C.B.: I am wary of the labels critics apply to my productions. Carmen is not a prostitute, any more than are Frasquita or Mercedes. She does sometimes lead the soldiers on, get them drinking, give herself to them if she feels like it, however brutal they are, and take part in a bit of trafficking as well… But she is above all a solitary creature, not particularly educate, simple. She wants to love, to feel desired, to run, to fly…
Clémentine Margaine (Carmen) et Bryan Hymel (Don José) en répétition, Opéra Bastille, 2017
Clémentine Margaine (Carmen) et Bryan Hymel (Don José) en répétition, Opéra Bastille, 2017 © Elena Bauer / OnP

The Carmen and José couple you present gives the impression that you go beyond the "fait divers" to focus on a more societal and systemic form of violence…

C.B.: José is a tormented and violent man who battles with himself, with his duty, with his mother’s influence and his obsessions. Through him, I wanted to underline a daily and contextual form of violence. We live in particularly cruel times, in which intolerance and violence affect the social, economic and, of course – I think here in Spain – domestic spheres.

The final murder is presented in a very stark manner…

C.B.: Yes, I contest the idea that Carmen seeks her own death and provokes José in order to be killed. Carmen wants to live and feel alive.


Carmen is one of the world's most widely performed operas.
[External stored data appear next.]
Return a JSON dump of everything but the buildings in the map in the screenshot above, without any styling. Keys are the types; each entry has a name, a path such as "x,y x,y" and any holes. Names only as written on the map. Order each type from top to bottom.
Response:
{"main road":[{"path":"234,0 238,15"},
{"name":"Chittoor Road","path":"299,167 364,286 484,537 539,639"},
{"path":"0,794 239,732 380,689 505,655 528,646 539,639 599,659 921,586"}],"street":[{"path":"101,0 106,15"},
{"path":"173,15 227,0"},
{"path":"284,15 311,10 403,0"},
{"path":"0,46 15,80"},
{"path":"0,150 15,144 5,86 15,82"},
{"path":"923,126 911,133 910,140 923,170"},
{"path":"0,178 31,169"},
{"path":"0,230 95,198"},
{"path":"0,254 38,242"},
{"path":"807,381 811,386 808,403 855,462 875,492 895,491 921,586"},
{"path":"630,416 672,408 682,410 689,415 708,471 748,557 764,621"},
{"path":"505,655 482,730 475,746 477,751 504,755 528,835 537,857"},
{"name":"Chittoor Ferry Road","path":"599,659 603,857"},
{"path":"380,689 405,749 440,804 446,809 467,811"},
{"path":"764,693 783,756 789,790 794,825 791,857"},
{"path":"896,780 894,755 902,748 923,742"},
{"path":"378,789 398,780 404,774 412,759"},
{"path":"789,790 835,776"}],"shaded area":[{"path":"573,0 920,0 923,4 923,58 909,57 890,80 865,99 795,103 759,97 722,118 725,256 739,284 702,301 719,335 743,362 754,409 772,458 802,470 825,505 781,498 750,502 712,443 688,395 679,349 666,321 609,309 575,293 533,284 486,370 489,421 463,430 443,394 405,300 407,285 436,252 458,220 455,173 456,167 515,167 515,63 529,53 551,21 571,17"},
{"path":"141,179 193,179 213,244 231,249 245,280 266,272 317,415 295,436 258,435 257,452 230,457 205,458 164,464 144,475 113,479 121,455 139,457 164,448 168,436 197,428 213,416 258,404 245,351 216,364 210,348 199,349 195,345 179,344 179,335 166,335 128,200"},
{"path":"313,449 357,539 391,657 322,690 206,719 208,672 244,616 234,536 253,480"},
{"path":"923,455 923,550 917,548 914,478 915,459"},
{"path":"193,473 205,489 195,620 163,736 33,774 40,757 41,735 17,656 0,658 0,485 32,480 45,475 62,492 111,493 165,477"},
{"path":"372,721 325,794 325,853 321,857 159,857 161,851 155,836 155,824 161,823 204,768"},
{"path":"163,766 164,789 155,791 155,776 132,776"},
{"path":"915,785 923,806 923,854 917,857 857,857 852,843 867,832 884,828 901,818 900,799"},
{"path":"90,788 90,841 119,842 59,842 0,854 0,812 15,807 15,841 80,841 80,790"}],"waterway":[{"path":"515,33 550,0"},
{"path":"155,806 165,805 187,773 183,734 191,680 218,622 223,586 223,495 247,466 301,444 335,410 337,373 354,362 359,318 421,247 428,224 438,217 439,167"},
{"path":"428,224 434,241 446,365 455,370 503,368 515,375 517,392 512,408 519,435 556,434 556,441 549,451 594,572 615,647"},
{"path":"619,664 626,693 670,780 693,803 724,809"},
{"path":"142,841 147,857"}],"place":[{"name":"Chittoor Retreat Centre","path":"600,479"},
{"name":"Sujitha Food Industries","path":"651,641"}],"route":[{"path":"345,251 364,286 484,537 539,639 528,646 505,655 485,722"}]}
How does one handle that kind of shared preconception, that level of audience expectation? How does one free one’s self from it?

C.B.: Although I am from a family of musicians and was immersed in opera from an early age, I did not want to tackle Carmen weighed down by tradition. I had no image in my head; my work was constructed by listening attentively to the music. For this production we have created different lighting effects that refer as much to Goya or Zurbarán as to the light one might savour in the Moroccan desert. We don’t refer to a precise period: this could be the end of Franco’s dictatorship just as it could be the early eighties… The quintet contains a parodical reference to traditional Spain: I wanted it to be disjointed, sarcastic and cynical. Mercedes and Frasquita wear flamenco costumes that remind us of what the tourists come to see in Spain. Of course, this is heavy with irony.   
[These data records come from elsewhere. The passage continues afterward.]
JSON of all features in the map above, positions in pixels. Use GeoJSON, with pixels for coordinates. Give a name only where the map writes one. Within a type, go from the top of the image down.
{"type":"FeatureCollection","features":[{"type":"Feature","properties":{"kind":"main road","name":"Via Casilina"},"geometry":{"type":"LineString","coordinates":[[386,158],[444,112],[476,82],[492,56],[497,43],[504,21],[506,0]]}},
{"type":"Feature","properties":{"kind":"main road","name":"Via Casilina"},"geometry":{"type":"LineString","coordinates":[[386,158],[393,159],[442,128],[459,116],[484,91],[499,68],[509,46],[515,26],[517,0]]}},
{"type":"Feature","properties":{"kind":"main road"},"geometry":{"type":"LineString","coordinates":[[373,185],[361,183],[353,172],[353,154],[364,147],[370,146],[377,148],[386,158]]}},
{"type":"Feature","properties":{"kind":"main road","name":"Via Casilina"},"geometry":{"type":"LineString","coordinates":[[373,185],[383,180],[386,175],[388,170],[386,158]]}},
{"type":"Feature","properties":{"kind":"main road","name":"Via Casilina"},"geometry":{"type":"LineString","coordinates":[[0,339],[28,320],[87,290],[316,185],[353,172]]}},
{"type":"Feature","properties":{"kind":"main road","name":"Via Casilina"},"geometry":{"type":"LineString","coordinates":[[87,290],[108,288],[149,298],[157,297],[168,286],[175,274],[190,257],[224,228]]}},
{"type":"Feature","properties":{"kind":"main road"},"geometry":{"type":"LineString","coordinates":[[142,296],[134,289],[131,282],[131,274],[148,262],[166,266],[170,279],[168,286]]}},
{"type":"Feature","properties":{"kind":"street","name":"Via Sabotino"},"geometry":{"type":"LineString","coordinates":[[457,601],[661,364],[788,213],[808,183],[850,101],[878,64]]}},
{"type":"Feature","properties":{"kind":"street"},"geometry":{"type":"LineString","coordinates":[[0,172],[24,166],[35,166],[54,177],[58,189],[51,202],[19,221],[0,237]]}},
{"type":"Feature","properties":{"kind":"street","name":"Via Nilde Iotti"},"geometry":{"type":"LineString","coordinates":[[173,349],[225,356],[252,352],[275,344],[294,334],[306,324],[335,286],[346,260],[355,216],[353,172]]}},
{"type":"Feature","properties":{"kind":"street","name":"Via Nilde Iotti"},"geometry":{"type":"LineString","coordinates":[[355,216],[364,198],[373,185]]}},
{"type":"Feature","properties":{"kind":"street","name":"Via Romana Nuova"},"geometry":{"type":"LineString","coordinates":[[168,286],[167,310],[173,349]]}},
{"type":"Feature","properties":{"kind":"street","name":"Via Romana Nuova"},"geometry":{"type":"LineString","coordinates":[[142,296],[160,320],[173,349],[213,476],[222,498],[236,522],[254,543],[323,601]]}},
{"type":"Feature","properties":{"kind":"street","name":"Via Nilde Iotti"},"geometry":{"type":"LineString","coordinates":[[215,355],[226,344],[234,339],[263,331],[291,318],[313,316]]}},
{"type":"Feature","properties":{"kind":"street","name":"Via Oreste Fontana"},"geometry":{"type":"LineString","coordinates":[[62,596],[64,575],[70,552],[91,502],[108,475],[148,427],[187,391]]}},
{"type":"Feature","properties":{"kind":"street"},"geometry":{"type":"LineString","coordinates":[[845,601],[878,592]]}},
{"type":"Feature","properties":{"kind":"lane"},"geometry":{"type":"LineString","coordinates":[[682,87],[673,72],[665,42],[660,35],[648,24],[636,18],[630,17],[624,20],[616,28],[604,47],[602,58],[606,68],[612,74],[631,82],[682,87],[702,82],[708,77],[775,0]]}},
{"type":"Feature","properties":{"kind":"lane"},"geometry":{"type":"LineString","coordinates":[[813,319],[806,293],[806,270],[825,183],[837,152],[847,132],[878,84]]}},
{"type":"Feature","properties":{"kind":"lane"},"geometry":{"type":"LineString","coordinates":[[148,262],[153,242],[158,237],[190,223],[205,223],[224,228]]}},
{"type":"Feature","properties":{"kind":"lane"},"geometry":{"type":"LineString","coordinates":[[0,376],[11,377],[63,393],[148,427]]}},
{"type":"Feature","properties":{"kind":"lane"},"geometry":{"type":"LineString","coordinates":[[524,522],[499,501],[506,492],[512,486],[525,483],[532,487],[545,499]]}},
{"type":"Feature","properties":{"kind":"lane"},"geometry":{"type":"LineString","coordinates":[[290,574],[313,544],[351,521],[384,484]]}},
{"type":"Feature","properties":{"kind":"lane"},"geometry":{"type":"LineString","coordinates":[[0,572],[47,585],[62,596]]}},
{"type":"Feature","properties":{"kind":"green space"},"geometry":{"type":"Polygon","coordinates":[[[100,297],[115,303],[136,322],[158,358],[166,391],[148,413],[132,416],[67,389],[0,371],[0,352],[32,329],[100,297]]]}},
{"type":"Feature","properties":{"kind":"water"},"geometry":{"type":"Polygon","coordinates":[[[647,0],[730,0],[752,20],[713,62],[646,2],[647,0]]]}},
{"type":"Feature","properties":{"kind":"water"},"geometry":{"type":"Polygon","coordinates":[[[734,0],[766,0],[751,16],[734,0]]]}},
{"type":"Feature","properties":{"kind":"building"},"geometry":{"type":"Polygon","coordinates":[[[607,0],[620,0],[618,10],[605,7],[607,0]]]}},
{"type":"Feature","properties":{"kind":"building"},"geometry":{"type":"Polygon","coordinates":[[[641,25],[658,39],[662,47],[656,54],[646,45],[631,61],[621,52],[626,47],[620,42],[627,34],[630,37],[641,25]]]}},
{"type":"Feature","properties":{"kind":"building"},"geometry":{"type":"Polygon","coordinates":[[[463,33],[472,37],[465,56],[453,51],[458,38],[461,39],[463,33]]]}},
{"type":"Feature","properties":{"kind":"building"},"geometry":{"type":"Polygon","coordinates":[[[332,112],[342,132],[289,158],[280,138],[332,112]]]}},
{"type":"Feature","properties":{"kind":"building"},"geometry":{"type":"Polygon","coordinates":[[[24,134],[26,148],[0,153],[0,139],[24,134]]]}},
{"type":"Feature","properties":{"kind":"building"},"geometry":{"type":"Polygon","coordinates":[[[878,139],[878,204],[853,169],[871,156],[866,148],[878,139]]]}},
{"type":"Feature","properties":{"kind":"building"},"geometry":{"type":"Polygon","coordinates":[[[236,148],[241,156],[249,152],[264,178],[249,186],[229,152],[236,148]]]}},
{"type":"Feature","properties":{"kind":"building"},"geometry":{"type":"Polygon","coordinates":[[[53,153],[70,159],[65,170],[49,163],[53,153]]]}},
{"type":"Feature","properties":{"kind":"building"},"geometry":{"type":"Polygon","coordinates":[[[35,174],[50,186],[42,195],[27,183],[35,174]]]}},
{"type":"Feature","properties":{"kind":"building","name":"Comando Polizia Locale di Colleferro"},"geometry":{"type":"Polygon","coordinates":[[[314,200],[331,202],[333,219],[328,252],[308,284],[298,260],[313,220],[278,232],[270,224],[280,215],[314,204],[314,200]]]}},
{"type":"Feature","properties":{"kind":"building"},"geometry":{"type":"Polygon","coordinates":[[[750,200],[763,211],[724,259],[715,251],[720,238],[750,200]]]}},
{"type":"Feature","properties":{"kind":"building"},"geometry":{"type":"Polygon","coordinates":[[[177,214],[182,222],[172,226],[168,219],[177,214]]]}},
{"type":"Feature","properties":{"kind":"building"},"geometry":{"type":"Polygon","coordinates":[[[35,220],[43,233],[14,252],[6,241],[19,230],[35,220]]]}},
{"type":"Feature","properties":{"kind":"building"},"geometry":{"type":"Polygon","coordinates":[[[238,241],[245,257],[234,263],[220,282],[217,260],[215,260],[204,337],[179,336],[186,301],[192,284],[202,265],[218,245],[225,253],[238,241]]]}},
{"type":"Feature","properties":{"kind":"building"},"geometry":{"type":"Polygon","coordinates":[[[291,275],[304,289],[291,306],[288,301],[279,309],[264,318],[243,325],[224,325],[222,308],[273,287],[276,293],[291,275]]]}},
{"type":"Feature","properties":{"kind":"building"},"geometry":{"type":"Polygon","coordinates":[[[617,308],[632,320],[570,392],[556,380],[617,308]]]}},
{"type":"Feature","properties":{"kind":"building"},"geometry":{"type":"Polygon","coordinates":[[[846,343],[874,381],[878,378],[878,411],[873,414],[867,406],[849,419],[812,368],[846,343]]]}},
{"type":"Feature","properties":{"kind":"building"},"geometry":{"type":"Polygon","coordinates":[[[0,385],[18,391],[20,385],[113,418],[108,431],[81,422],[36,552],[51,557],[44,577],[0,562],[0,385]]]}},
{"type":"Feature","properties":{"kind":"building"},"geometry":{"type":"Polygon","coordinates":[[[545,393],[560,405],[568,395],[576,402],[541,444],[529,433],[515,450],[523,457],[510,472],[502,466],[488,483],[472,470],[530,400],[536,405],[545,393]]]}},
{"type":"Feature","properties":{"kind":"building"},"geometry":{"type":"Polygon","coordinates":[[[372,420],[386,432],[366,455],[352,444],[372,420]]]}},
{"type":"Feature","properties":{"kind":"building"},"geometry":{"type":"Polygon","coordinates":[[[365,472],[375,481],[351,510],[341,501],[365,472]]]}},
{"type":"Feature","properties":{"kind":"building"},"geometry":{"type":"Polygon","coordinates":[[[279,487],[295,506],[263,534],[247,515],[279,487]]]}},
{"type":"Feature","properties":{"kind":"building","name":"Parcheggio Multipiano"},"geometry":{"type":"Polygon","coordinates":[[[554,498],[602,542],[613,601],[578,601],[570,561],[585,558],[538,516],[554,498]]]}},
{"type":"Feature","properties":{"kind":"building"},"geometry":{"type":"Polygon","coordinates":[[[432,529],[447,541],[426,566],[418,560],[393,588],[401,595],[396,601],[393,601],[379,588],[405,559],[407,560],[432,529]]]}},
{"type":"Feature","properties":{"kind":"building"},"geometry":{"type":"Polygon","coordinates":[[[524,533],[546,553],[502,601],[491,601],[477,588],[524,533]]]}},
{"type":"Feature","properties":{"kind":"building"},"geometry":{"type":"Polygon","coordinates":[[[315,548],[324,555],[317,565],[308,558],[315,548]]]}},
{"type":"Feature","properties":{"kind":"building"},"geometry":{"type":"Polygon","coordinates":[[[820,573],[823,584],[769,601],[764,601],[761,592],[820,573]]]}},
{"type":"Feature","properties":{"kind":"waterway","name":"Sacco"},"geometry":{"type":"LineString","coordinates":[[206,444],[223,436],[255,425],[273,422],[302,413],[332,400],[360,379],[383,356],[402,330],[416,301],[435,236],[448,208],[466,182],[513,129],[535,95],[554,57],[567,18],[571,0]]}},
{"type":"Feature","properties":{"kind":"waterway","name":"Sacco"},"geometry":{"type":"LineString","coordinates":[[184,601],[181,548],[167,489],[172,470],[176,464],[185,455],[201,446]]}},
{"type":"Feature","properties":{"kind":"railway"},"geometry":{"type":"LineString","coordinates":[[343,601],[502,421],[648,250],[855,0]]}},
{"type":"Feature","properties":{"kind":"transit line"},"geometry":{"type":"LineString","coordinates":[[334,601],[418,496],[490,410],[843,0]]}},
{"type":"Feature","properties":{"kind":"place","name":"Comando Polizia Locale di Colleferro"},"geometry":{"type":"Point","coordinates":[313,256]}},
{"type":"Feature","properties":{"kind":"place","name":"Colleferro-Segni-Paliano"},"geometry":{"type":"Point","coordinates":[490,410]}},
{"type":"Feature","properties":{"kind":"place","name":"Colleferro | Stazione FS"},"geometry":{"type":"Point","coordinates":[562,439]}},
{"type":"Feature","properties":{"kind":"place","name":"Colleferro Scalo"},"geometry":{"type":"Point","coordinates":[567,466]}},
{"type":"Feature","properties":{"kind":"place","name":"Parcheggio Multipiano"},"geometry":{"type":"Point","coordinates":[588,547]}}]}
In your rereading, the theme of frontiers is widely present. A theme that resonates strongly today…

C.B.: Yes, although given the importance in the media of the immigration question, it might seem opportunist to describe it today as an essential element in a production created nearly twenty years ago. Carmen is a frontier, in a literal sense: physically as well as metaphorically. And when I created this production eighteen years ago, this issue was not as global or as unavoidable as it has since become. The geographical issue is, by the way, emphasised by the treatment of the stage as a desert area. The bull is not an image of virility: it evokes the idea of the solitude belonging to such places. It is just like the bulls that line the roads of Monegros, in particular, near Zaragoza. Mountainous landscapes inhabited by those giants that are visible from miles around. rony.